Home Alone "elderly monitoring" Project reboot coming...

A much needed reboot of this project is poised to happen.  My mother-in-law is moving in and I am going to need a monitoring system for when she is left alone in the house.  In particular, I am concerned about the "wandering" potential (i.e. leaving the house).  I am less interested in the stove monitoring (which introduced a number of manufacturing show stoppers for the project).

Over the past year, I have used X10 sensors on and off (as part of  the "Home Alone" prototype).  The batteries have lasted impressively.  While X10 is not the future, it represents a cost effective "available now" starting point.

A new perspective comes with this reboot:  I am less interested in the subscriber model (a website/server to aggregate the collected data for perusal and dispersal).  I am (re)looking at GSM/SMS as a first tier notification solution (with email notification an option -- via Internet).

With that in mind, the proliferation of ARM based linux boxes is offering relief from the >$100 Intel SBCs I've been resigned to using. A Beaglebone/RaspberryPi (and their ilk) are not my targets. I want an industrial quality ARM SBC that can be trusted.  A few are starting to appear.

If my system *has* to be AC powered (you can't effectively do wi-fi nor ethernet nor SMS indefinitely under battery power -- maybe a few weeks at best), then considering Microcontrollers (like the Cortex-M4) doesn't make much sense.

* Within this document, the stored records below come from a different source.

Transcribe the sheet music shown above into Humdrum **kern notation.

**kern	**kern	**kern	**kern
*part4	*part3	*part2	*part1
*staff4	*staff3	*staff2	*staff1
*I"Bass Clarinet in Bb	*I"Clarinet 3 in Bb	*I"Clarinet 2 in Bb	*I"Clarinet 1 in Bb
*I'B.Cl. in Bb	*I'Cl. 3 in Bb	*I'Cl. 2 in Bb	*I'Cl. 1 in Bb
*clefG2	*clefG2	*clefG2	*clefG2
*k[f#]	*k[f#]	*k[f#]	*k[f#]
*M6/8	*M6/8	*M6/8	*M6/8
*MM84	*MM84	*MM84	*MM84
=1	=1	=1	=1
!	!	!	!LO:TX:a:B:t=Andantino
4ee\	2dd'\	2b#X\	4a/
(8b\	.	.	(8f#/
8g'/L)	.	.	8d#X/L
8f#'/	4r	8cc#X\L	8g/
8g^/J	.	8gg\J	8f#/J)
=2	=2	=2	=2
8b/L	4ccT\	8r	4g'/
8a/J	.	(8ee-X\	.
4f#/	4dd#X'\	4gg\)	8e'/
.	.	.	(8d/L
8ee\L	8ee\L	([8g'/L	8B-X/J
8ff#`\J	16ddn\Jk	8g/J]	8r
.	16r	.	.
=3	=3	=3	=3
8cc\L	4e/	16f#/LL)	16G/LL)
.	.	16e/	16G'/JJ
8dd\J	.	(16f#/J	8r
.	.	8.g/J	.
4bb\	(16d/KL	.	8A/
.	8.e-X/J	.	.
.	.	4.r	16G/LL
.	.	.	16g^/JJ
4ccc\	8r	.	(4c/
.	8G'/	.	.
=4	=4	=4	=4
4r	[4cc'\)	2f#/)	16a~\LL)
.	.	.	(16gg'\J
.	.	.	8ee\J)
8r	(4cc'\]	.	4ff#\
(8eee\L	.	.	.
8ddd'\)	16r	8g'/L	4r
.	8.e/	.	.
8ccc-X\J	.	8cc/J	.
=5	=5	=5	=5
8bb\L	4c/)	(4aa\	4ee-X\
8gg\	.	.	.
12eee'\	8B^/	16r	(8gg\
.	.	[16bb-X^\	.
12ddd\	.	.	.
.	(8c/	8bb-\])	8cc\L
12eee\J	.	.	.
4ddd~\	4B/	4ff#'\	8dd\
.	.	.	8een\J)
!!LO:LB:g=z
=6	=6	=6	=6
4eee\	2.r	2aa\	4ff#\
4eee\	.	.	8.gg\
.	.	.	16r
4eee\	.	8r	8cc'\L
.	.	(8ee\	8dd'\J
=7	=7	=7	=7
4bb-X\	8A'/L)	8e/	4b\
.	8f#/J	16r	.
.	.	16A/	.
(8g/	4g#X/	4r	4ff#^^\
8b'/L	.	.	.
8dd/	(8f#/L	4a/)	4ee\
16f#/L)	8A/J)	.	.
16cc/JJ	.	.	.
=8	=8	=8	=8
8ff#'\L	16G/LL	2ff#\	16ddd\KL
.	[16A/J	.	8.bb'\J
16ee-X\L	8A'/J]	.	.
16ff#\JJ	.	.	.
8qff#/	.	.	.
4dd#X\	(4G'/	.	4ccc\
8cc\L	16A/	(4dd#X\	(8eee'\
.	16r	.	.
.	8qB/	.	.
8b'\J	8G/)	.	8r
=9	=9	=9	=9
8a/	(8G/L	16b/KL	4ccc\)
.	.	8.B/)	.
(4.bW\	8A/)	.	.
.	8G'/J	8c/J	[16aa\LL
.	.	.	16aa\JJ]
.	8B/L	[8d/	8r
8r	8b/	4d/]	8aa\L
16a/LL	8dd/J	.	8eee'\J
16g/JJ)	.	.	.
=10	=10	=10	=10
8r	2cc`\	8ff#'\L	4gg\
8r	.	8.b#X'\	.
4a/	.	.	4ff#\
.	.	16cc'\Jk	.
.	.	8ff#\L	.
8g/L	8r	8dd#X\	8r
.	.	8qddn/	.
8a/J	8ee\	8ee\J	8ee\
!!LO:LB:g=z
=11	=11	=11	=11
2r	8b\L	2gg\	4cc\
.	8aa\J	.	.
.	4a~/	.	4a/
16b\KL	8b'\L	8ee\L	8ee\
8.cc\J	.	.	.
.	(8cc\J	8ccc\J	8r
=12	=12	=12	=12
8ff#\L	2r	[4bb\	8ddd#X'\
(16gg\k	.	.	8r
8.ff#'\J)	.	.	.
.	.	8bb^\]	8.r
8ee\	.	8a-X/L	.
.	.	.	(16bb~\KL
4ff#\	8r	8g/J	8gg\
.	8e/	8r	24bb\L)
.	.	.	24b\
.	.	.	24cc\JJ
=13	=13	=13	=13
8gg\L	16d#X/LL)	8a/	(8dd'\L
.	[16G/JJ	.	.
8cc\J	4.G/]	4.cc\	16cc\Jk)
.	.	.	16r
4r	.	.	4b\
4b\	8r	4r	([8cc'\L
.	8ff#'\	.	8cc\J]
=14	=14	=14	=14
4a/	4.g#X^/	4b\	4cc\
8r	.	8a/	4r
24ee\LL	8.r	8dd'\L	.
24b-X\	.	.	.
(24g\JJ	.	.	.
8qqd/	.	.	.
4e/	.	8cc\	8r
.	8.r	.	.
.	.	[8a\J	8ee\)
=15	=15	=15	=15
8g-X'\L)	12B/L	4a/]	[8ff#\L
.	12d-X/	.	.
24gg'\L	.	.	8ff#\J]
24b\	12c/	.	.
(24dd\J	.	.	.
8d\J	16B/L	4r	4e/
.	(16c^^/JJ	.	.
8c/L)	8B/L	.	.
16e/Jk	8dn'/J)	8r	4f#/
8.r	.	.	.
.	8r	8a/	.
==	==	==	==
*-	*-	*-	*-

If I did a Cortex M4 approach, we are looking at:

  • $12 board (start with an eval board)
  • Hardwired sensors (and then build BT LE wireless nodes)
  • A GSM modem
  • Development using MPE Forth
On the other hand, if I did an ARM/Linux SBC:

The BOM works out roughly the same, but with less work for the Linux SBC.  In addition I can do development on my laptop and target my Intel NUC for the prototype (porting down to the Olimex later?)

So, anyway, I am still mulling this over, but in the next few days I will be making a definitive decision on direction.